AUSTRALIAN STORMS: Powerful storms battered parts of eastern Australia for a third day Saturday, flooding towns, leaving thousands without electricity and claiming at least one life. A 12-year-old boy was killed late Friday when a car was swept off the road by a fierce storm in Queensland. The boy's mother, who was driving, escaped.

MEXICO: President Vicente Fox gave a warm welcome Saturday to leftist Zapatista rebels as they rallied on the outskirts of Mexico City, and said their visit to the capital implied their entry into the political arena and peace talks. Fox, who marked his first 100 days in office Saturday, has weathered harsh criticism from rebel leader Subcomandante Marcos during the Zapatista's two-week, cross-country bus tour, calling it proof of the new democracy ushered in when he took office Dec. 1.

IRAQI EMBARGO: Kuwait's coast guard impounded a Honduras-flagged oil tanker suspected of violating the U.N. embargo on Iraq, an Interior Ministry official said. The vessel, intercepted in Kuwaiti waters, was carrying 1,450 tons of crude oil from Iraq.
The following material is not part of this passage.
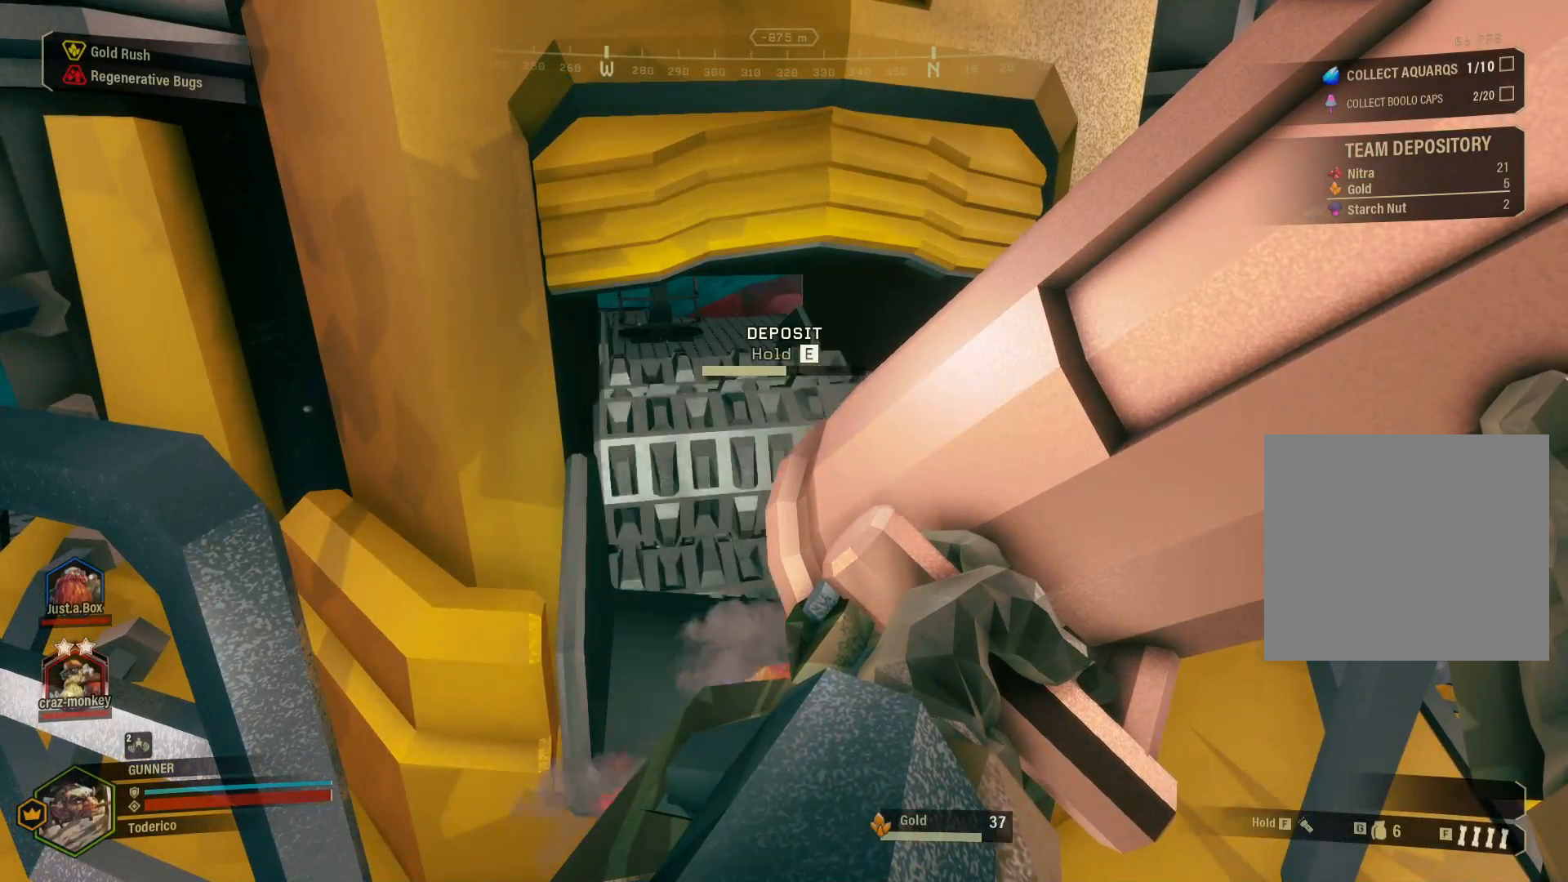
{"keys": ["e"], "events": []}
BEACHED WHALES: Residents found 171 whales washed up on a beach on an island off southern Japan, local police said Saturday. Forty-four of the animals died, but the rest were returned to the sea by residents and surfers on Tanegashima Island. The whales ranged 4 to 9 feet in length.

BEATIFICATION: Pope John Paul II will beatify a record 233 people today, Roman Catholics who died in 1936 in Spain's bitter civil war. Almost all of them died in the province of Valencia at the hands of leftist forces battling Gen. Francisco Franco. John Paul has beatified nearly 1,000 people since he became pontiff in 1978, including other victims of the anti-clerical campaign during the Spanish war, but never so many at one time.